_Data excerpts:_
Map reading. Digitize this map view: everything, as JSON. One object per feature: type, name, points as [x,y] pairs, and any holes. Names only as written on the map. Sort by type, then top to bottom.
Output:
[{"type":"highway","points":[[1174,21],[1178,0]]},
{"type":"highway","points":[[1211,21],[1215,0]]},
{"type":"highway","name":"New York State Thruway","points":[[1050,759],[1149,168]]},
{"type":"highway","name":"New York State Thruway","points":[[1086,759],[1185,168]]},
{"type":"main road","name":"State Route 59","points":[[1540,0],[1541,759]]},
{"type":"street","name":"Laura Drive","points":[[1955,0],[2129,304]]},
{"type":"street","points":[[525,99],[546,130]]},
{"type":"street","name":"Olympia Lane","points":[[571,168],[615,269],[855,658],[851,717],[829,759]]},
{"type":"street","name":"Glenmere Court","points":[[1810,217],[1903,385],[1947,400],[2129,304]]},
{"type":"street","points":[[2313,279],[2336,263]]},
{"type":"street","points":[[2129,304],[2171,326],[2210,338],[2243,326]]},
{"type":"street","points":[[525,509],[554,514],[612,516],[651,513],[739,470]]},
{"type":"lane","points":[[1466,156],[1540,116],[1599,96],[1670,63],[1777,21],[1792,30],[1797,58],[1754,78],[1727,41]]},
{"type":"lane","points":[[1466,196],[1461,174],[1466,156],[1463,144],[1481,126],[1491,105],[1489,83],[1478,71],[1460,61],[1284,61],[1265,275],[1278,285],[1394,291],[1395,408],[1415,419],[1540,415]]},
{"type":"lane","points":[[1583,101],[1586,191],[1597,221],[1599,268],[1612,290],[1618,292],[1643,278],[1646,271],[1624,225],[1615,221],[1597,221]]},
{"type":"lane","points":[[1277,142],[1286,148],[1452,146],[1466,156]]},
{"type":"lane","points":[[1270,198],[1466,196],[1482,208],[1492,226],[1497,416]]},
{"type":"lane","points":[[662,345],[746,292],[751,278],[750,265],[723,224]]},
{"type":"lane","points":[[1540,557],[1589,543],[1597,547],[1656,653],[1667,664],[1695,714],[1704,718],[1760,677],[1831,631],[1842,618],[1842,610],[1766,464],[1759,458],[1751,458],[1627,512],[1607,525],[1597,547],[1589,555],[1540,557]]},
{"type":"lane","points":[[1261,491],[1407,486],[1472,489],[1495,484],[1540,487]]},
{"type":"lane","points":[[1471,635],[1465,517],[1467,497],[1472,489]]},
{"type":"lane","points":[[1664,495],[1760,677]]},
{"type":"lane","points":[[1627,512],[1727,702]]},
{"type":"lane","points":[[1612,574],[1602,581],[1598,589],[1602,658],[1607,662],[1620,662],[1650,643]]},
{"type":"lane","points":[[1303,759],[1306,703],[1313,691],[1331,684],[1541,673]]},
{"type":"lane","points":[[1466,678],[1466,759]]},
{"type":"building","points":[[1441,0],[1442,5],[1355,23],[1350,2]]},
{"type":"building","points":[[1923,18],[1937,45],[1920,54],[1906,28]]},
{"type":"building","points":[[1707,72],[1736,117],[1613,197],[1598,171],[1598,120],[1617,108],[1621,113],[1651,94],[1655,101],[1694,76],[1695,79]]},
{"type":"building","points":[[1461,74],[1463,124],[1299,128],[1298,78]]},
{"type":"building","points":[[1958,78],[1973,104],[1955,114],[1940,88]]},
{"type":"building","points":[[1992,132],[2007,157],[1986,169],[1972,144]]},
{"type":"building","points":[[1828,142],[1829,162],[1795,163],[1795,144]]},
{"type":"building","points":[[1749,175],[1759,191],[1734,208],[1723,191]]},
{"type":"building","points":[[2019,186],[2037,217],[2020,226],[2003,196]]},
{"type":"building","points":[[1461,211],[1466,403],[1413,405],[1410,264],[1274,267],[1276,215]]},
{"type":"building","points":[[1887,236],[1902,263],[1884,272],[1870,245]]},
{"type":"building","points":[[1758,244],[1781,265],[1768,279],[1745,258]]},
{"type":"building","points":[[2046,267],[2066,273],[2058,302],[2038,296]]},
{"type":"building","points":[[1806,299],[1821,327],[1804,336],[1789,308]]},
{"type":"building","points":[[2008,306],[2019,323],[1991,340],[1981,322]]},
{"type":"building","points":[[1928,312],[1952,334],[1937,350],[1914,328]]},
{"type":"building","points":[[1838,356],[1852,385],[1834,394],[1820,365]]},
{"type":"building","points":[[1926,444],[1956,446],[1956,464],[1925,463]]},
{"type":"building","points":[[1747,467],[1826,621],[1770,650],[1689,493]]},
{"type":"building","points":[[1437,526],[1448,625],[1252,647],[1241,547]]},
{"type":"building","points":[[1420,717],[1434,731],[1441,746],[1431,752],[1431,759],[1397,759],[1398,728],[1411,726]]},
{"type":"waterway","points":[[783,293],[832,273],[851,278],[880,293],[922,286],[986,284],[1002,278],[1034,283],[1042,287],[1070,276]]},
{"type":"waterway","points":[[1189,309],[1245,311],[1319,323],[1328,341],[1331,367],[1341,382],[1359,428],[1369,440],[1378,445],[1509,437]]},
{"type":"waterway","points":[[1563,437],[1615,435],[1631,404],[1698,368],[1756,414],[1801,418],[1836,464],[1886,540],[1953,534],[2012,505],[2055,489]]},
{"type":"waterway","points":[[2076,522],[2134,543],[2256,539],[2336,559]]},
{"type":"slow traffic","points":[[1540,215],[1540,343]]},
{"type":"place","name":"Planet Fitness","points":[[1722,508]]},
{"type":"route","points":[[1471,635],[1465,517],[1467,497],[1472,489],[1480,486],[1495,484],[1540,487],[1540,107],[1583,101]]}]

_Exercise objective:_ Look for the word "name". Copy out every line of the data that has it.

_Worked solution:_
Map reading. Digitize this map view: everything, as JSON. One object per feature: type, name, points as [x,y] pairs, and any holes. Names only as written on the map. Sort by type, then top to bottom.
{"type":"highway","name":"New York State Thruway","points":[[1050,759],[1149,168]]},
{"type":"highway","name":"New York State Thruway","points":[[1086,759],[1185,168]]},
{"type":"main road","name":"State Route 59","points":[[1540,0],[1541,759]]},
{"type":"street","name":"Laura Drive","points":[[1955,0],[2129,304]]},
{"type":"street","name":"Olympia Lane","points":[[571,168],[615,269],[855,658],[851,717],[829,759]]},
{"type":"street","name":"Glenmere Court","points":[[1810,217],[1903,385],[1947,400],[2129,304]]},
{"type":"place","name":"Planet Fitness","points":[[1722,508]]},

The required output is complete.